PROVIDED TEXT:

=== Begin Enclosure ===

The aim of the EPR paradox was to show that there was a preexisting reality at the microscopic QM level - that the QM particles indeed had a real value before any measurements were performed (thus disproving Heisenberg uncertainty principle HUP).

To make the EPR paper extremely short; If we know the momentum of a particle, then by measuring the position on a twin particle, we would know both momentum & position for a single QM particle - which according to HUP is impossible information, and thus Einstein had proven QM to be incomplete ("God does not play dice").

The papers I referenced above have something to say about this.

Do you understand why we get upset when you and billschnieder argue the way you do?

Yes. Because you're a drama queen. But we're simply presenting and analyzing and evaluating ideas. There should be no drama related to that. Just like there's no crying in baseball. Ok?

You are urging PF users to read cranky papers - while you & billschnieder obviously hasn’t read, or understand, the original Bell paper that this is all about??

I don't recall urging anyone to read cranky papers. If you're talking about Kracklauer, I haven't read all his papers yet, so I don't have any opinion as to their purported (by you) crankiness. But, what I have read so far isn't cranky. I think I did urge 'you' to read his papers, which would seem to be necessary since you're the progenitor, afaik, of the idea that Kracklauer is a crank and a crazy person.

The position you've taken, and assertions you've made, regarding Kracklauer, put you in a precarious position. The bottom line is that the guy has some ideas that he's promoting. That's all. They're out there for anyone to read and criticize. Maybe he's wrong on some things. Maybe he's wrong on everything. So what? Afaict, so far, he's far more qualified than you to have ideas about and comment on this stuff. Maybe he's promoting his ideas too zealously for your taste or sensibility. Again, who cares? If you disagree with an argument or an idea, then refute it if you can.

As for billschnieder and myself reading Bell's papers, well of course we've read them. In fact, you'll find somewhere back in this thread where I had not understood a part of the Illustrations section, and said as much, and changed my assessment of what Bell was saying wrt it.

=== End Enclosure ===

ACTIONS TO TAKE:
A. Render every line of the listing as a JSON list of strings, one string per line, with blank lines left out. Omit the pictures.
B. Pick up the forum thread on the EPR paradox and Bell's papers after its last sentence and continue it.
The forum thread and the listing have nothing to do with each other.

DATASET EXCERPTS:
=== Begin Enclosure ===

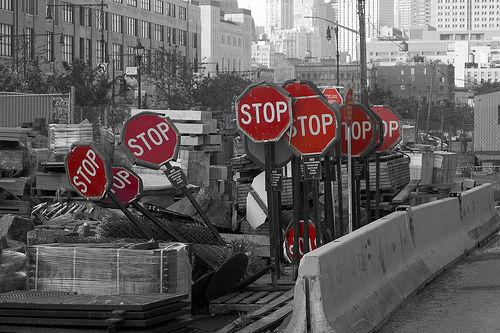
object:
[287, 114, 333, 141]
sign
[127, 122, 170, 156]
stop sign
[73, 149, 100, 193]
sign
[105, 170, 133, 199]
sign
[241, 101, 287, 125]
sign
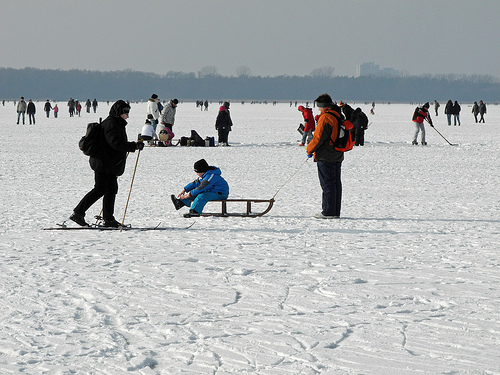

=== End Enclosure ===

LIST OF ANSWERS:
A.
[
  "object:",
  "[287, 114, 333, 141]",
  "sign",
  "[127, 122, 170, 156]",
  "stop sign",
  "[73, 149, 100, 193]",
  "sign",
  "[105, 170, 133, 199]",
  "sign",
  "[241, 101, 287, 125]",
  "sign"
]

B.
And of course it's possible, though not likely, that neither billschnieder nor I understand what Bell's original paper was all about. But I think it's much more likely that it's you who's missing some subleties wrt its interpretation. No offense of course.

Anyway, I appreciate your most recent lengthy post, and revisions, and most of your other posts, as genuine attempts by you to understand the issues at hand. I don't think that anybody fully understands them yet. So physicists and philosophers continue to discuss them. And insights into subtle problems with Bell's formulation, and interpretations thereof, continue to be presented, along with LR models of entanglement that have yet to be refuted.

Please read the stuff I linked to. It's written by bona fide respected physicists.

And, by the way, nice recent posts, but the possible experimental 'loopholes' (whether fair sampling/detection, or coincidence, or communication, or whatever) have nothing to do with evaluating the meaning of Bell's theorem. The correlation between the angular difference of the polarizers and coincidental detection must be, according to empirically established (and local) optical laws, a sinusoidal function, not a linear one.

 

[billschnieder]

To make the difference between an experimentally invalid "unfair sampling" argument, involving detection efficiencies, and more general "fair sampling" arguments more clear, consider:

You have a single pair of photons. They are both detected within a time window, thus a coincidence occurs. Now suppose you chose different settings and detected both photons, but they didn't fall within the coincidence window. Now in both cases you had a 100% detection rate, so "fair sampling", defined in terms of detections efficiencies, is absolutely invalid. Yet, assuming the case defined holds, this was a "fair sampling" argument that did not involve detection efficiencies, and can not be ruled out by perfectly valid arguments against "fair sampling" involving detection efficiencies.

I think it is a mistake to think that "unfair sampling" is only referring to detection rate. The CHSH inequality is the following:

|E(a,b) + E(a,b') + E(a',b) - E(a',b')| <= 2

It is true that in deriving this, Bell assumed every photon/particle was detected given that his A(.) and B(.) functions are defined as two-valued functions (+1, -1) rather than three-valued functions with a non-detection outcome included. An important point to note here is (1) there is a P(λ), implicit in each of the expectation value terms in that inequality, and Bell's derivation relies on the fact that P(λ) is exactly the same probability distribution for each and every term in that inequality.

Experimentally, not all photons are detected, so the "fair sampling assumption" together with "coincidence circuitry" is used to overcome that problem. Therefore the "fair sampling assumption" is invoked in addition to the coincidence counting to state that the detected coincident photons are representative of the full universe of photon pairs leaving the source.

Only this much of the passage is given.